## START Text shown

# Making Sodium Nitrate ?



## Noxx (Dec 21, 2007)

Hello guys,
I found a formula on the net about making Sodium Nitrate with Calcium Nitrate.
It goes as follow:

2NaHCO3 + Ca(NO3)2 => 2NaNO3 + CaCO3 + H20 + CO2

NaHCO3 is sodium bicarbonate which is easy to get. The only thing is, the solubility NaHCO3 is low... about 7 grams at 20°C...

I was just wondering if it would work or if I should look into something else...

Thanks


----------



## aflacglobal (Dec 21, 2007)

Now that's interesting.

I would like to know that answer to.

:?:


----------



## Lou (Dec 21, 2007)

It would work, but you'd get Ca(HCO3)2, there's no acid to make CO2.

Why not use sodium carbonate? It's much more soluble in water and gives insoluble calcium carbonate (chalk) as precipitate?


----------



## Irons (Dec 21, 2007)

Also known as Washing Soda. It's available at the grocery store.

If you want to make Sodium Nitrate from Ammonium Nitrate, just react the Ammonium Nitrate with Sodium Hydroxide and boil off the Ammonia.

Both Sodium Hydroxide or Carbonate are likely to contain Sodium Chloride, so if you're trying to make a Chloride free Nitric Acid, it probably is pointless. Using the Calcium Hydroxide solves the problem because it is almost insoluble and any Chloride can be leached out if there is any at all.

The other choice is to man up an buy reagent grade chemicals.

The stingy man pays the most.


----------



## Noxx (Dec 21, 2007)

I do not have any Ammonium Nitrate since it's restricted.

Alright, I will look into some washing soda  The best solubility is at 40°C, you get about 50 grams in 100ml of water.

So the reaction will be this:

Na2CO3 + Ca(NO3)2 => 2NaNO3 + CaCO3 + H2O + CO2

I'll give it a try. 8) 

Thanks guys.


----------



## lazersteve (Dec 21, 2007)

Noxx,

Great idea to convert the Ca(NO3)2 into NaNO3! 8) 

Here's a way to use your left overs from the original cold sodium nitrate nitric acid recipe and incorporate your Ca(NO3)2 idea into the loop.

This new method requires 170 gm of Sodium Nitrate to start the ball rolling, but thereafter you use your Calcium Nitrate along with the Sodium Sulfate left overs to reform the Sodium Nitrate, no Sodium Carbonate required. :wink: 

Here goes:

Cold Nitric Acid Production using Ca(NO3)2, H2SO4, and NaNO3

Reaction #1

1) Bring 100 mL distilled H2O to a rolling boil (100 C)

## END Text shown

Prompt A:
Answer these about the sodium nitrate thread, one per line:
(i) What solubility does the first post give for NaHCO3?
(ii) Where does the thread say washing soda can be bought?
(iii) Why doesn't Noxx have any ammonium nitrate?
Prompt B: Summarize the sodium nitrate thread in two sentences.
The lines that come after this thread aren't needed for anything here.

## START Records shown

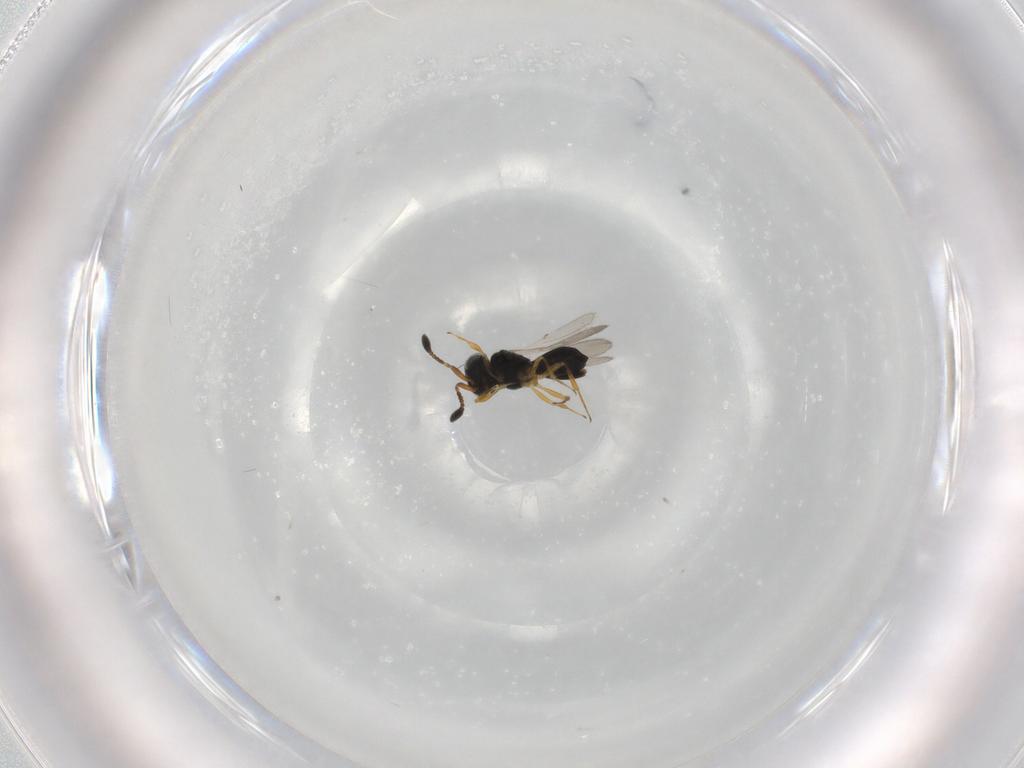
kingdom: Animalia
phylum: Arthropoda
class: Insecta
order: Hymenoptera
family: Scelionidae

## END Records shown
## START Records shown

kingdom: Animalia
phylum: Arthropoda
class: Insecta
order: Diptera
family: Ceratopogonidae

## END Records shown

Exercise output A:
(i) About 7 grams at 20°C.
(ii) At the grocery store.
(iii) Because it's restricted.

Exercise output B: A poster asks whether sodium nitrate can be made from calcium nitrate and sodium bicarbonate, noting the bicarbonate's low solubility, and a reply suggests sodium carbonate instead because it is much more soluble and gives calcium carbonate as a precipitate. The original poster plans to try washing soda, and another reply outlines a cold nitric acid method that uses calcium nitrate with sodium sulfate leftovers to reform sodium nitrate.